There was a flicker of his old self in Donald’s eyes before he forced the focus back on Roddy. ‘It’s strange, though.’

‘What is?’

‘How the band went from strength to strength without Roddy. Just goes to show that for all his high opinion of himself, it was Strings who was the bigger musical influence.’ He shook his head. ‘I haven’t listened to them once in all these years. God teaches us to forgive, but it’s very hard to forget. And I know that just the sound of Mairead’s voice would bring it all back. And I don’t need that pain as well.’

He tried to light another cigarette, but the wind was too ferocious now and he gave up. They felt the first spots of rain whipping into their faces.

‘Roddy wasn’t universally popular, Fin. I know that. God knows, I had reason enough to hate him myself. But who would have wanted to murder him? And why?’

Fin shook his head. ‘I haven’t the first idea, Donald.’
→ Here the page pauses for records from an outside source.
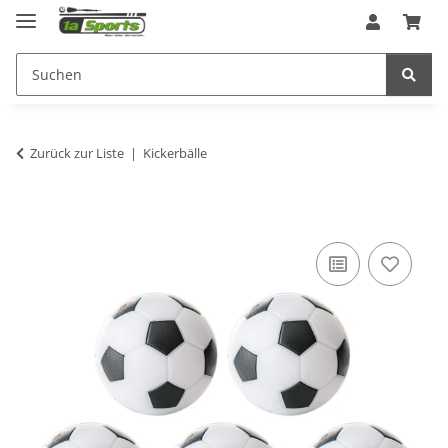
Zurück zur Liste
Kickerbälle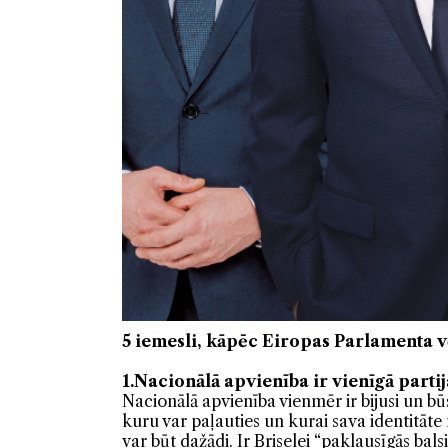
5 iemesli, kāpēc Eiropas Parlamenta v
1.Nacionālā apvienība ir vienīgā parti
Nacionālā apvienība vienmēr ir bijusi un bū
kuru var paļauties un kurai sava identitāte
var būt dažādi. Ir Briselei “paklausīgās bal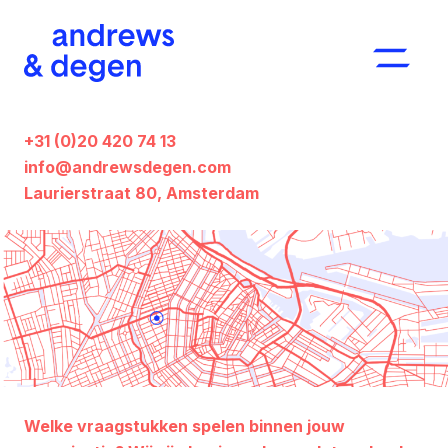
+31 (0)20 420 74 13
info@andrewsdegen.com
Laurierstraat 80, Amsterdam
Welke vraagstukken spelen binnen jouw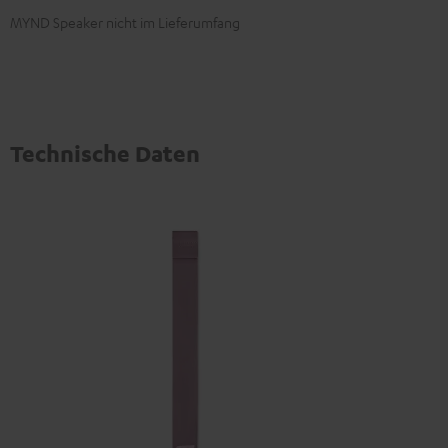
MYND Speaker nicht im Lieferumfang
Technische Daten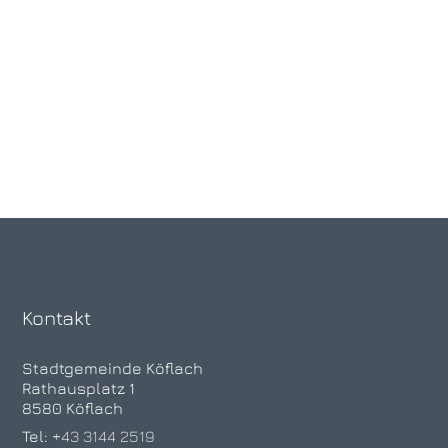
Kontakt
Stadtgemeinde Köflach
Rathausplatz 1
8580 Köflach
Tel:
+43 3144 2519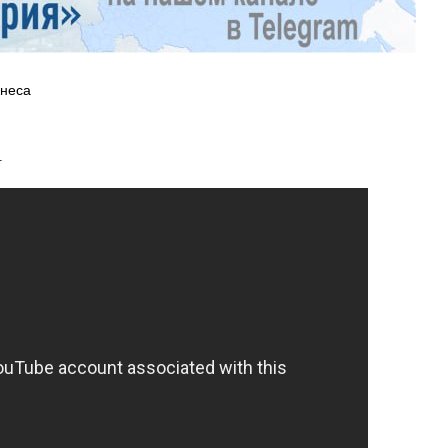
знеса
А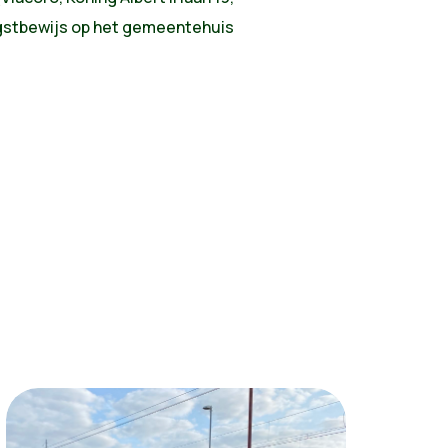
ngstbewijs op het gemeentehuis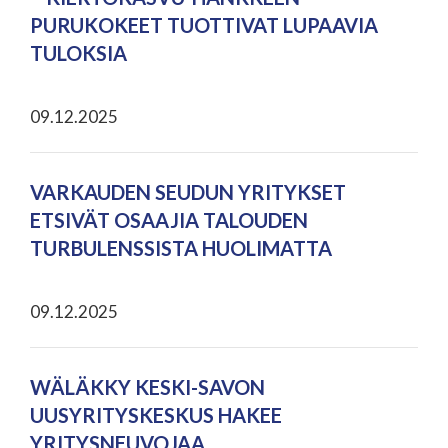
PURUKOKEET TUOTTIVAT LUPAAVIA
TULOKSIA
09.12.2025
VARKAUDEN SEUDUN YRITYKSET
ETSIVÄT OSAAJIA TALOUDEN
TURBULENSSISTA HUOLIMATTA
09.12.2025
WÄLÄKKY KESKI-SAVON
UUSYRITYSKESKUS HAKEE
YRITYSNEUVOJAA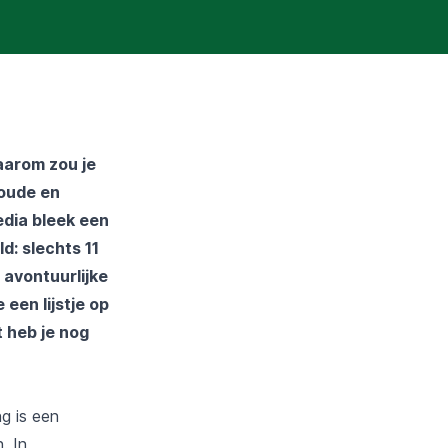
aarom zou je
 oude en
edia bleek een
d: slechts 11
 avontuurlijke
een lijstje op
 heb je nog
ng is een
. In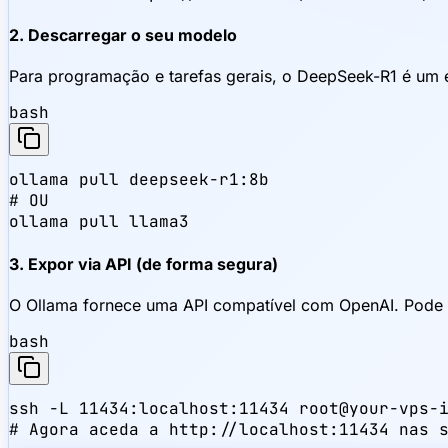
2. Descarregar o seu modelo
Para programação e tarefas gerais, o DeepSeek-R1 é um ex
bash
ollama pull deepseek-r1:8b

# OU

ollama pull llama3
3. Expor via API (de forma segura)
O Ollama fornece uma API compatível com OpenAI. Pode tu
bash
ssh -L 11434:localhost:11434 root@your-vps-i
# Agora aceda a http://localhost:11434 nas 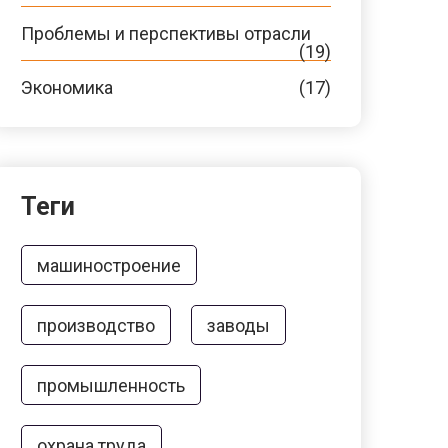
Проблемы и перспективы отрасли
(19)
Экономика
(17)
Теги
машиностроение
производство
заводы
промышленность
охрана труда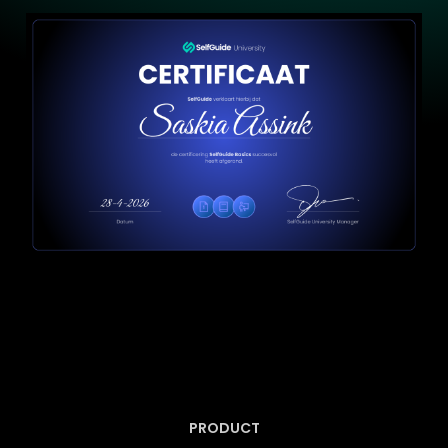
Blog
ONDERSTEUNEN
Help center
PRODUCT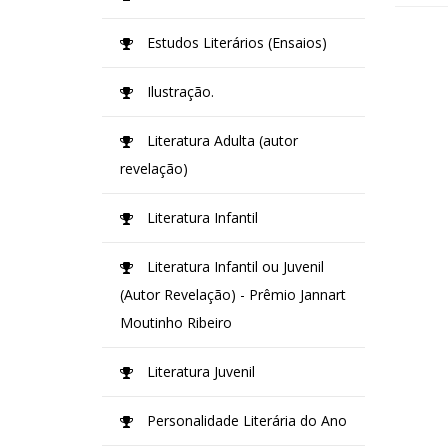
Estudos Literários (Ensaios)
Ilustração.
Literatura Adulta (autor
revelação)
Literatura Infantil
Literatura Infantil ou Juvenil
(Autor Revelação) - Prêmio Jannart
Moutinho Ribeiro
Literatura Juvenil
Personalidade Literária do Ano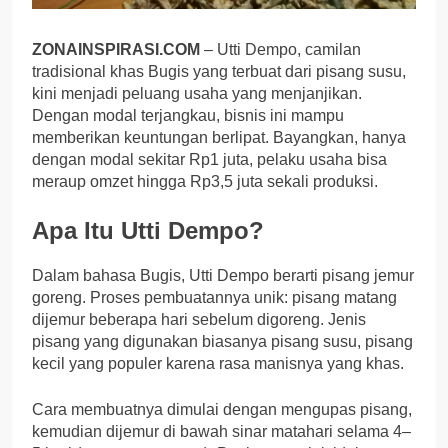
ZONAINSPIRASI.COM
– Utti Dempo, camilan
tradisional khas Bugis yang terbuat dari pisang susu,
kini menjadi peluang usaha yang menjanjikan.
Dengan modal terjangkau, bisnis ini mampu
memberikan keuntungan berlipat. Bayangkan, hanya
dengan modal sekitar Rp1 juta, pelaku usaha bisa
meraup omzet hingga Rp3,5 juta sekali produksi.
Apa Itu Utti Dempo?
Dalam bahasa Bugis, Utti Dempo berarti pisang jemur
goreng. Proses pembuatannya unik: pisang matang
dijemur beberapa hari sebelum digoreng. Jenis
pisang yang digunakan biasanya pisang susu, pisang
kecil yang populer karena rasa manisnya yang khas.
Cara membuatnya dimulai dengan mengupas pisang,
kemudian dijemur di bawah sinar matahari selama 4–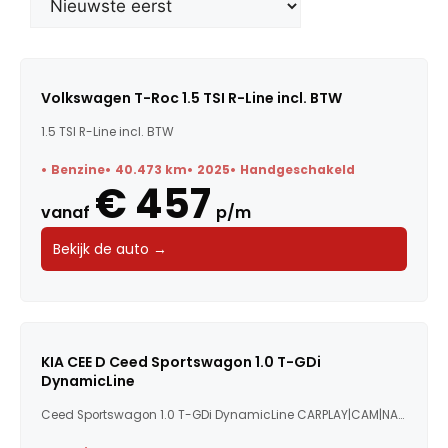
Merk
Model
Volkswagen T-Roc 1.5 TSI R-Line incl. BTW
1.5 TSI R-Line incl. BTW
Trefwoorden
Benzine
40.473 km
2025
Handgeschakeld
€ 457
vanaf
p/m
Maandbedrag
Bekijk de auto →
Bouwjaar
Kilometerstand
KIA CEE D Ceed Sportswagon 1.0 T-GDi
DynamicLine
Vermogen
Ceed Sportswagon 1.0 T-GDi DynamicLine CARPLAY|CAM|NAV|AD...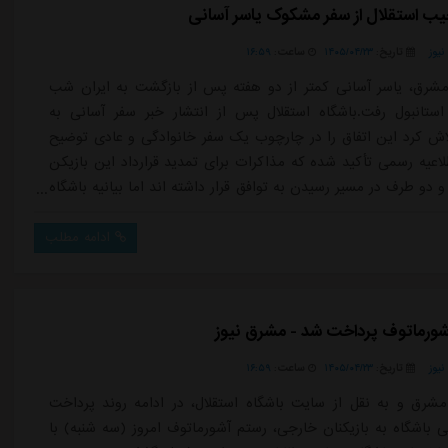
ب استقلال از سفر مشکوک یاسر آسانی
یوز
تاریخ:
۱۴۰۵/۰۴/۲۳
ساعت:
۱۶:۵۹
شرق، یاسر آسانی کمتر از دو هفته پس از بازگشت به ایران شب
ستانبول رفت.باشگاه استقلال پس از انتشار خبر سفر آسانی به
لاش کرد این اتفاق را در چارچوب یک سفر خانوادگی و عادی توضیح
لاعیه رسمی تأکید شده که مذاکرات برای تمدید قرارداد این بازیکن
 دو طرف در مسیر رسیدن به توافق قرار داشته اند اما بیانیه باشگاه
یدها درباره آینده آسانی را از بین نبرده بلکه به ابهامات پیرامون آن
است.اگر شرایط واقعاً همان طور که باشگاه استقلال عنوان کرده م...
ادامه مطلب
شورماتوف پرداخت شد - مشرق نیوز
یوز
تاریخ:
۱۴۰۵/۰۴/۲۳
ساعت:
۱۶:۵۹
شرق و به نقل از سایت باشگاه استقلال، در ادامه روند پرداخت
ی باشگاه به بازیکنان خارجی، رستم آشورماتوف امروز (سه شنبه) با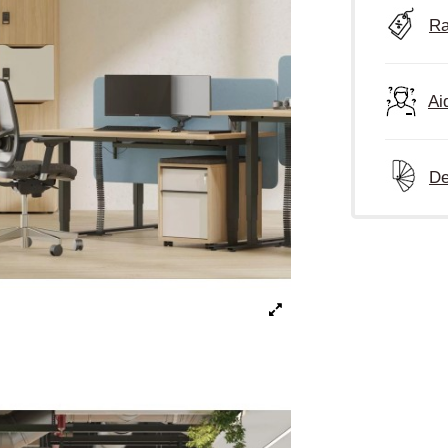
Ra
Ai
De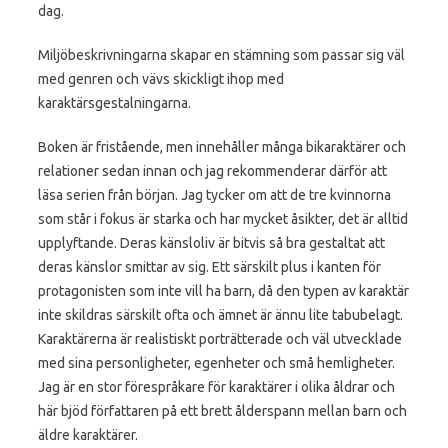
dag.
Miljöbeskrivningarna skapar en stämning som passar sig väl
med genren och vävs skickligt ihop med
karaktärsgestalningarna.
Boken är fristående, men innehåller många bikaraktärer och
relationer sedan innan och jag rekommenderar därför att
läsa serien från början. Jag tycker om att de tre kvinnorna
som står i fokus är starka och har mycket åsikter, det är alltid
upplyftande. Deras känsloliv är bitvis så bra gestaltat att
deras känslor smittar av sig. Ett särskilt plus i kanten för
protagonisten som inte vill ha barn, då den typen av karaktär
inte skildras särskilt ofta och ämnet är ännu lite tabubelagt.
Karaktärerna är realistiskt porträtterade och väl utvecklade
med sina personligheter, egenheter och små hemligheter.
Jag är en stor förespråkare för karaktärer i olika åldrar och
här bjöd författaren på ett brett ålderspann mellan barn och
äldre karaktärer.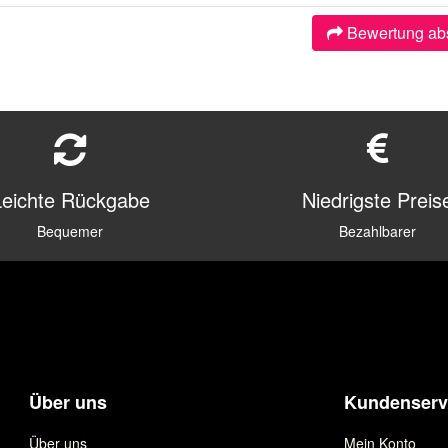
Bewertung ab
Leichte Rückgabe
Niedrigste Preis
Bequemer
Bezahlbarer
Über uns
Kundenserv
Über uns
Mein Konto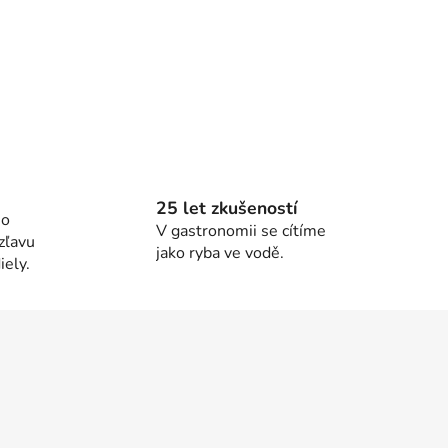
25 let zkušeností
ho
V gastronomii se cítíme
zľavu
jako ryba ve vodě.
ely.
The rain turned into a deluge then, and the two men ran from the jetty towards the boat shed at the end of the beach. Donald slid one of the doors open and they slipped inside, soaked already. It smelled of diesel and fish in here, and the shadows of small boats were canted at odd angles between windows that gave out on to the beach and the sound of the sea. There was almost no light left before Donald’s lighter suddenly illuminated his face, painting it orange by its flickering light, then red in the glow of the lit tobacco, before fading back into darkness.

Neither spoke for a moment, gripped unexpectedly by a sense of being in the presence of the dead. For it was here that Angel Macritchie had met his death. The murder that had brought Fin back to the island of his birth after an absence of eighteen years. In the dark, with their memories, the ghost of Macritchie made its presence felt, the chill wind whipping through ill-fitting doors and open windows, wrapping itself around them.

Fin stamped his feet, more to exorcize the ghost than to warm himself. His voice sounded abnormally loud. ‘I don’t suppose the Presbytery have fixed a date for your hearing yet?’

‘It’ll be within the fortnight. In the Free Church hall in Kenneth Street in Stornoway.’ As Donald pulled on his cigarette his face again reflected its glow. ‘They’ve engaged legal counsel, I’m told. I’ve read up on the Acts of Assembly that set out the conditions for establishing a judicial commission. It seems that the hearing will pretty much follow the same course it would in a court of law.’

‘Then presumably you can appoint counsel yourself?’

Donald’s laugh came like a gunshot out of the dark. ‘Aye. If I could afford it.’

‘They’ll be calling Fionnlagh and Donna to give evidence, too, I suppose.’

‘I’ve asked them not to.’

Fin was astonished. ‘Why not? There’s nobody closer to what happened that day than the two of them.’

‘They’ve suffered enough,’ Donald said. ‘I’ll not put them through it all again.’